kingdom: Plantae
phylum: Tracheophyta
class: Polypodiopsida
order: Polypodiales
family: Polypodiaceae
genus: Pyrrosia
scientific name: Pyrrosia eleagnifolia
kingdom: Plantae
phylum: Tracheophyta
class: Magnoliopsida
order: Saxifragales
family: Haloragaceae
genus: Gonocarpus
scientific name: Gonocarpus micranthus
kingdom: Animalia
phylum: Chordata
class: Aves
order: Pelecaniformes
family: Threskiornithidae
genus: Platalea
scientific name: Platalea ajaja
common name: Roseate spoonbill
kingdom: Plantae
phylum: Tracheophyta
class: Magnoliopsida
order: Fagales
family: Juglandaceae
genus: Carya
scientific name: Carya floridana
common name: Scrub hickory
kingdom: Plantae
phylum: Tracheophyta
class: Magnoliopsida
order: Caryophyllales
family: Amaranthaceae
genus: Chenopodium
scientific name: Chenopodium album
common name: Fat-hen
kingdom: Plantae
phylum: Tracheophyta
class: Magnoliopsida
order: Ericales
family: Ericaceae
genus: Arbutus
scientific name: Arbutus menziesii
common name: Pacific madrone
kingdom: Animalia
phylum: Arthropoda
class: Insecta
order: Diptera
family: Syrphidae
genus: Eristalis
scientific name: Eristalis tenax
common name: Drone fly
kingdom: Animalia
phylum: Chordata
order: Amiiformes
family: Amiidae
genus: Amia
⁂
== YOUR GOAL ==
Copy all the rows again, swapping each "common name" for "vernacular name" and leaving everything else unchanged.

== WRITTEN ANSWER ==
kingdom: Plantae
phylum: Tracheophyta
class: Polypodiopsida
order: Polypodiales
family: Polypodiaceae
genus: Pyrrosia
scientific name: Pyrrosia eleagnifolia
kingdom: Plantae
phylum: Tracheophyta
class: Magnoliopsida
order: Saxifragales
family: Haloragaceae
genus: Gonocarpus
scientific name: Gonocarpus micranthus
kingdom: Animalia
phylum: Chordata
class: Aves
order: Pelecaniformes
family: Threskiornithidae
genus: Platalea
scientific name: Platalea ajaja
vernacular name: Roseate spoonbill
kingdom: Plantae
phylum: Tracheophyta
class: Magnoliopsida
order: Fagales
family: Juglandaceae
genus: Carya
scientific name: Carya floridana
vernacular name: Scrub hickory
kingdom: Plantae
phylum: Tracheophyta
class: Magnoliopsida
order: Caryophyllales
family: Amaranthaceae
genus: Chenopodium
scientific name: Chenopodium album
vernacular name: Fat-hen
kingdom: Plantae
phylum: Tracheophyta
class: Magnoliopsida
order: Ericales
family: Ericaceae
genus: Arbutus
scientific name: Arbutus menziesii
vernacular name: Pacific madrone
kingdom: Animalia
phylum: Arthropoda
class: Insecta
order: Diptera
family: Syrphidae
genus: Eristalis
scientific name: Eristalis tenax
vernacular name: Drone fly
kingdom: Animalia
phylum: Chordata
order: Amiiformes
family: Amiidae
genus: Amia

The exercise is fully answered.